Publication information
- Publisher: DC Comics
- First appearance: All-American Comics #100 (August 1948)
- Created by: Alex Toth Robert Kanigher

In-story information
- Alter ego: John Tane
- Team affiliations: Rough Bunch Justice Riders
- Partnerships: Hank Brown
- Abilities: Skilled detective, forensic specialist, bush tracker, expert marksman

= Johnny Thunder (John Tane) =

Johnny Thunder (John Tane) is a fictional Western character from DC Comics. He first appeared in All-American Comics #100 in 1948.

==Publication history ==
The character was debuted in All-American Comics in issue #100 in 1948 by Alex Toth and Robert Kanigher. The series would then be renamed All-American Western and feature Johnny Thunder on the covers of the comic book series.

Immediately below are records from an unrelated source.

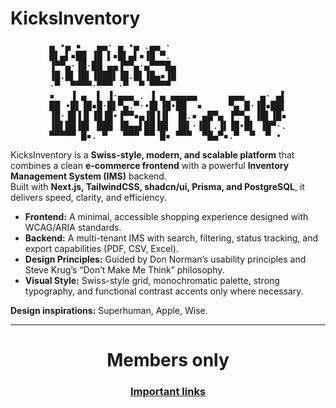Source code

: # KicksInventory

<div align="center">
<pre>
▄ •▄ ▪   ▄▄· ▄ •▄ .▄▄ ·                      
█▌▄▌▪██ ▐█ ▌▪█▌▄▌▪▐█ ▀.                      
▐▀▀▄·▐█·██ ▄▄▐▀▀▄·▄▀▀▀█▄                     
▐█.█▌▐█▌▐███▌▐█.█▌▐█▄▪▐█                     
·▀  ▀▀▀▀·▀▀▀ ·▀  ▀ ▀▀▀▀                      
▪   ▐ ▄  ▌ ▐·▄▄▄ . ▐ ▄ ▄▄▄▄▄      ▄▄▄   ▄· ▄▌
██ •█▌▐█▪█·█▌▀▄.▀·•█▌▐█•██  ▪     ▀▄ █·▐█▪██▌
▐█·▐█▐▐▌▐█▐█•▐▀▀▪▄▐█▐▐▌ ▐█.▪ ▄█▀▄ ▐▀▀▄ ▐█▌▐█▪
▐█▌██▐█▌ ███ ▐█▄▄▌██▐█▌ ▐█▌·▐█▌.▐▌▐█•█▌ ▐█▀·.
▀▀▀▀▀ █▪. ▀   ▀▀▀ ▀▀ █▪ ▀▀▀  ▀█▄▀▪.▀  ▀  ▀ • 
</pre>


</div>

KicksInventory is a **Swiss-style, modern, and scalable platform** that combines a clean **e-commerce frontend** with a powerful **Inventory Management System (IMS)** backend.  
Built with **Next.js, TailwindCSS, shadcn/ui, Prisma, and PostgreSQL**, it delivers speed, clarity, and efficiency.

- **Frontend:** A minimal, accessible shopping experience designed with WCAG/ARIA standards.  
- **Backend:** A multi-tenant IMS with search, filtering, status tracking, and export capabilities (PDF, CSV, Excel).  
- **Design Principles:** Guided by Don Norman’s usability principles and Steve Krug’s “Don’t Make Me Think” philosophy.  
- **Visual Style:** Swiss-style grid, monochromatic palette, strong typography, and functional contrast accents only where necessary.  

**Design inspirations:** Superhuman, Apple, Wise.  

---

<div align="center">

# Members only

### [Important links](https://github.com/KicksInventory/miscellaneous)

</div>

==Fictional character biography==
John Stuart Mill Tane lived in the Mormon settlement of Mesa City, Arizona. The son of a sheriff and a schoolteacher, Johnny's mother makes him promise never to use guns and to instead follow in her footsteps. Johnny became a schoolteacher, but he soon found himself in a situation where violence was required. In order to keep his vow, Johnny created the identity of Johnny Thunder by changing clothes and darkening his hair to black.

Johnny Thunder would go on to be a member of the group the Rough Bunch.

In Impulse Annual #2 (1997), a backup story revealed that Johnny Tane was inspired to create a secret identity by Max Mercury. As revealed in DC Comics Presents #28 (1980), Johnny eventually retired from action, marrying the similarly-retired outlaw Madame .44 (Jeanne Walker). Johnny and Jeanne have a daughter, Rebecca, and a son, Chuck. This was an intentional nod by writer Mike Tiefenbacher to the character Chuck Taine (Bouncing Boy), though the characters are not related in-universe.